# WORK INSTRUCTIONS
Summarize the passage about the Neptune's Follies show in two sentences.

# DOCUMENT EXCERPT
The Neptune’s Follies show began in the second year of the fair’s run, in May 1934. Burlesque-style shows like Neptune’s Follies and of course fan dancer Sally Rand’s performances were big draws at the Century of Progress.

At the Neptune’s Follies show, fairgoers would watch the bathing beauties from a circular moving sidewalk around a 50-foot tank, where they swam and dived in some pretty tiny costumes. The show was set in what the Chicago Tribune described as a “fantastic grotto” with pools, waterfalls and lighting effects against tropical backdrops designed by artist Nicolas Remisoff.

The Russian-born Remisoff was all over the Chicago cultural scene in the 1930s. He designed scenery for many stage productions and painted murals in several Chicago institutions, but little of his work in Chicago survives today.

  • (Credit: Museum of Science and Industry)

    (Credit: Museum of Science and Industry)

The Neptune’s Follies show was staged in a steel-domed building that had been home the previous year to a fanciful Stone Age exhibit called  “The World a Million Years Ago” sponsored by a company whose mascot was a dinosaur, the Sinclair Oil Company.

Between shows, the Neptune’s Follies gals made a splash elsewhere in the fair, like modeling swimsuits for fashion shows. In another stunt, six of the young women took the afternoon off to take a shower in a gigantic 18-by-32 foot bathtub – supposedly the largest bathtub in the world – at the Crane Plumbing Company exhibit.

# PROVIDED DATA
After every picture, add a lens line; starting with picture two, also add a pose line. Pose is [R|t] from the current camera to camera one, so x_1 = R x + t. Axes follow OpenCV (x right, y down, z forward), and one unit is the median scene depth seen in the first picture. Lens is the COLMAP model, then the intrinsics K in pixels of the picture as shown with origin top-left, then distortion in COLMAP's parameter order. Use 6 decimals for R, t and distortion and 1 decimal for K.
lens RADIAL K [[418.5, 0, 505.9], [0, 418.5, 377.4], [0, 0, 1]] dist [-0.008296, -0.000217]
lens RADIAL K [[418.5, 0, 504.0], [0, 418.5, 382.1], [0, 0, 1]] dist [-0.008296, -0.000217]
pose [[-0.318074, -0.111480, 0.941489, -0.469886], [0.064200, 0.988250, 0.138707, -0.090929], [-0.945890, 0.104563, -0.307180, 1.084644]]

# SOLUTION
Neptune's Follies, a burlesque-style show that began in May 1934 during the second year of the Century of Progress, had fairgoers ride a circular moving sidewalk around a 50-foot tank where bathing beauties swam and dived. It was set in a grotto of pools, waterfalls and lighting effects against tropical backdrops by Nicolas Remisoff, and between shows the performers appeared elsewhere at the fair, modeling swimsuits and showering in a giant bathtub at the Crane Plumbing Company exhibit.